Effective VOCs gas sensor based on porous SnO2 microcubes prepared via spontaneous phase segregation

Porous SnO2 microcubes were obtained by a facile chemical solution route combined with subsequent calcination and acid-washing process. Spontaneous phase segregation yields such a special porous structure. Several techniques, such as X-ray diffraction, scanning electron microscopy, thermogravimetric–differential thermalgravimetric analysis, transmission electron microscopy, and Brunauer–Emmett–Teller N2 adsorption–desorption analyses, were used to characterize the structure and morphology of the products. The process of inducing porosity starts with a crystalline single-phase hydroxide precursor CoSn(OH)6 formed by the co-precipitation of the metal ions from aqueous solution.

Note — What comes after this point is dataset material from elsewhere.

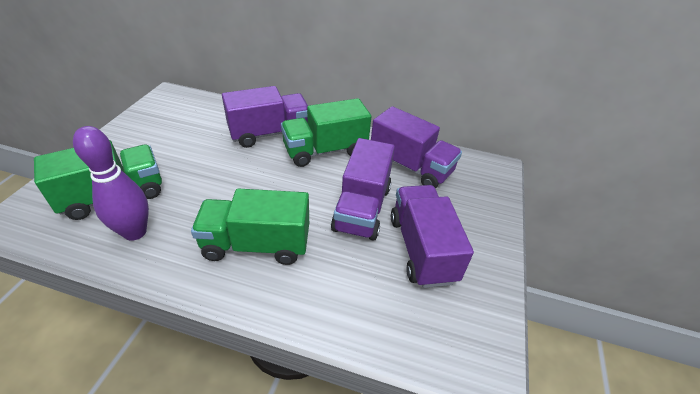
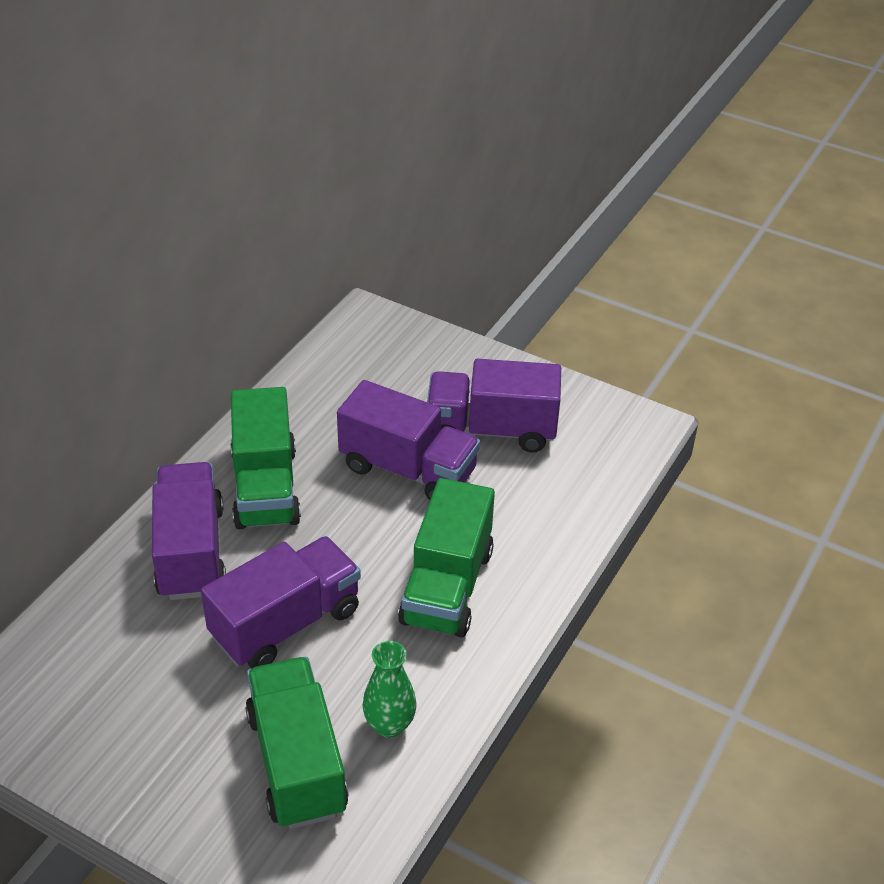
camera: 75 degrees left, 0 degrees up
(135, 232) = (389, 725): purple bowling pin -> green vase
(410, 166) = (336, 400): purple truck -> purple truck (286, 623)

Thermal decomposition of the precursors leads to an intimate mixture of Co3O4 and porous tetragonal SnO2. The porous SnO2 microcubes are obtained after the Co3O4 phase is removed by acid-washing. A decomposition–aggregation–dissolution process is proposed to demonstrate the formation of such a special structure. Furthermore, gas sensing properties of the as-prepared porous SnO2 microcubes were investigated to VOCs such as benzene, toluene, acetone, and ethanol. The results have showed that the porous SnO2 microcubes exhibit excellent sensing performances towards toluene and benzene, indicating that the special porous SnO2 structures are highly promising for the applications of gas sensors.